CALGARY – The Alberta Party candidate in Calgary-Glenmore resigned from the party on Monday afternoon, for what he described as an “inappropriate” joke he posted online.
The joke, tweeted by account @adamyorkii, involves a priest, rabbi, and a little boy, and has been criticized for being offensive to both Catholic and Jewish religions. The Twitter account appears to have been created for the sole purpose of drawing attention to Lo’s post, which was reportedly in response to a Facebook status asking people to share the most offensive jokes they’ve ever heard.
In a Monday Facebook post, Terry Lo said he offered his “apologies to the community” for posting a joke months ago; he called it an error in judgment and said no offence was intended.
The former candidate posted his full resignation letter to Facebook, saying his joke didn’t reflect his own or the Alberta Party’s values regarding intolerance.
“Although no harm was intended nor any desire to offend any ethnic or religious group existed, I apologize for any embarrassment a joke I unwittingly posted may have caused the Alberta Party and its leader,” he wrote.
Lo said he’s fought to support rights for all, especially LBGTQ rights, but said his error in judgment in posting the joke would “serve only as a distraction from the issue at hand, namely providing a real and sustainable future for Albertans.”
“As such, I feel it most appropriate that the Alberta Party accept my resignation as their candidate to prevent any detriment my actions may possibly have on their success.”
Lo’s name will still appear on ballots tomorrow, since provincial regulations don’t allow candidates to drop out less than 48 hours before an election. But he won’t represent the Alberta Party moving forward.
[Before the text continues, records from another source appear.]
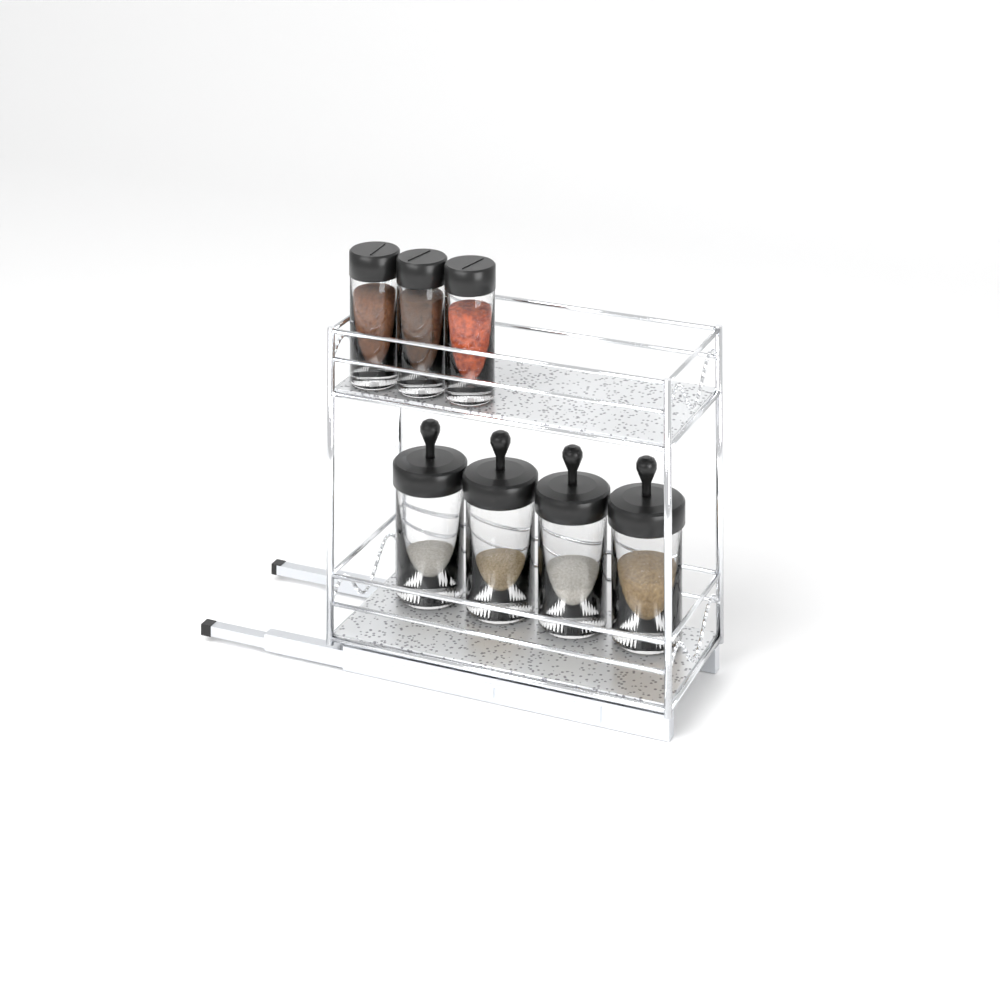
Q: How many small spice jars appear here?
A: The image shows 3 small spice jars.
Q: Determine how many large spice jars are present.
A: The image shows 4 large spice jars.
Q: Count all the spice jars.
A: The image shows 7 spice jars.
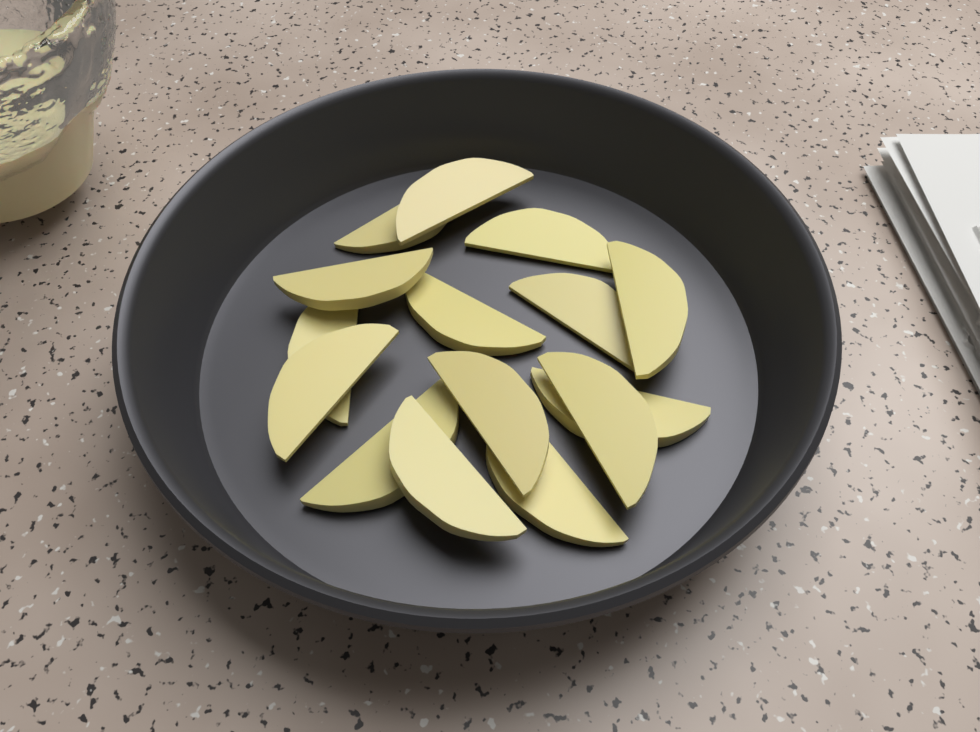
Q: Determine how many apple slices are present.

“Alberta Party Calgary-Glenmore candidate Terry Lo made an offensive joke on Facebook,” said party leader Greg Clark in a statement. “No matter what context this joke was made in, it is unacceptable to me and to all Albertans. I have accepted Mr. Lo’s resignation.”
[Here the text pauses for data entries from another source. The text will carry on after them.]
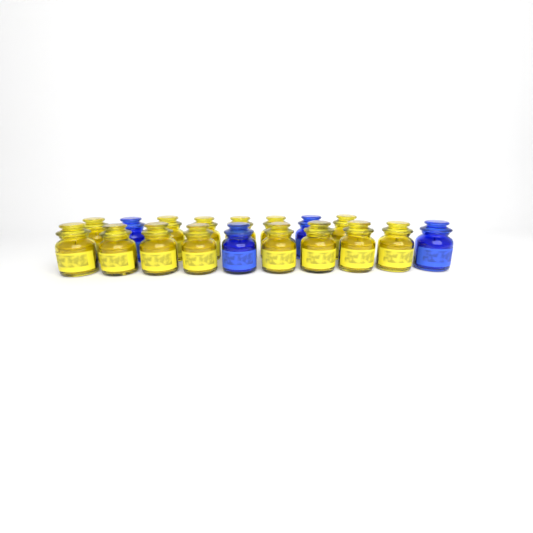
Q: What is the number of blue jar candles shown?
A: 4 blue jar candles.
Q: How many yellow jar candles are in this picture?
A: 14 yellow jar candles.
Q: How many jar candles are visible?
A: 18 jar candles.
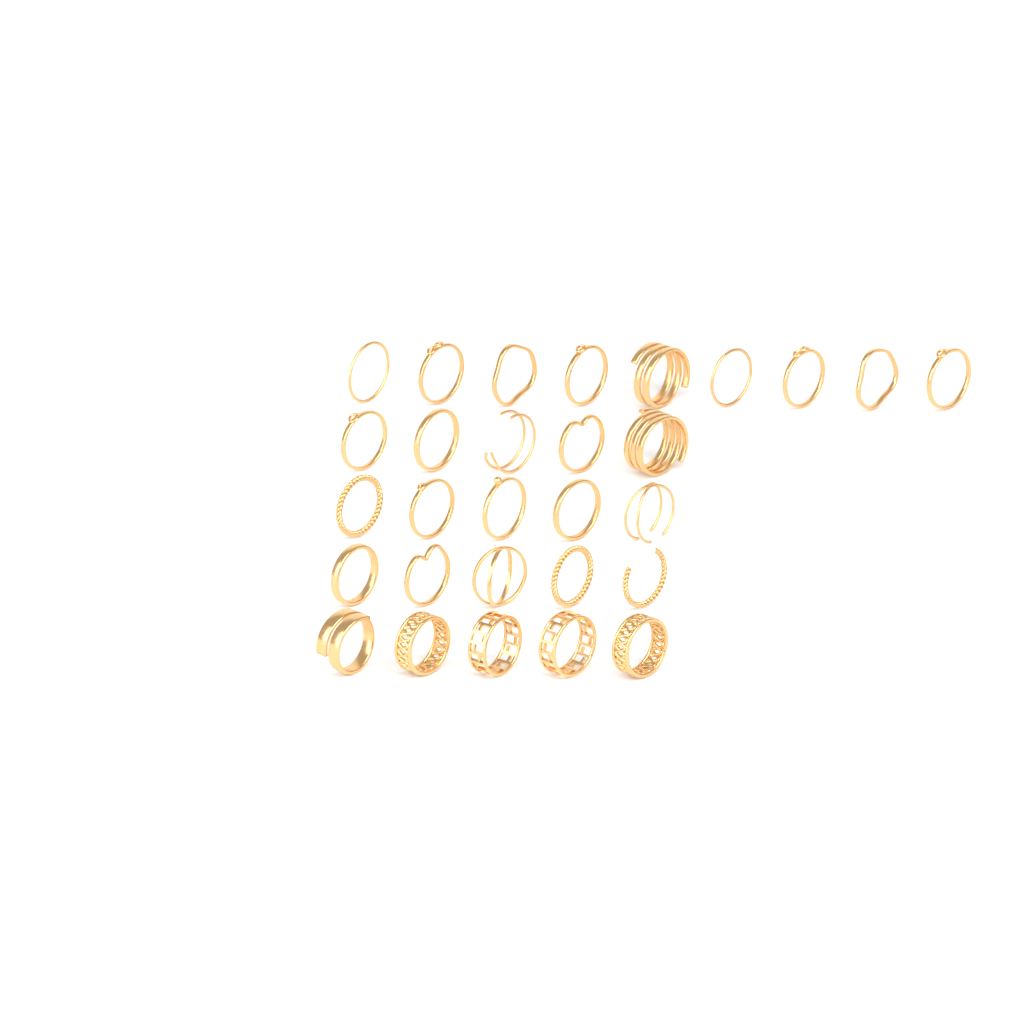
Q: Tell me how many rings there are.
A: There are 29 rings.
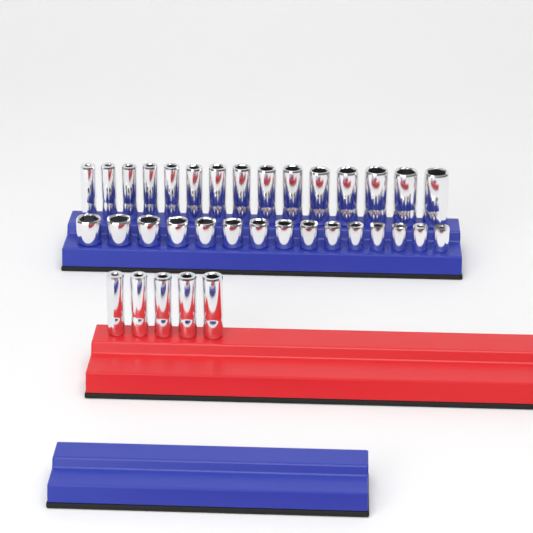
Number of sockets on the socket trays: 35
Clark’s spokesperson told Global News Lo will not be accepted back into the Alberta Party regardless of the outcome of the election.
FULL COVERAGE: Alberta election 2015
Lo previously made headlines last November, when he quit his post as a constituency vice-president with the Wildrose Party over its refusal to pass a definitive statement on equal rights.
At that time, Lo wrote in a letter that as an “Asian, atheist parent of a gay son, he can’t in good conscience stay with the party.” Party members voted against adopting as policy a statement supported by Leader Danielle Smith that affirmed the rights of everyone regardless of race, religion, sexual orientation and other differences. Instead, members voted to go with a broader policy to recognize that all Albertans have equal rights, privileges and responsibilities.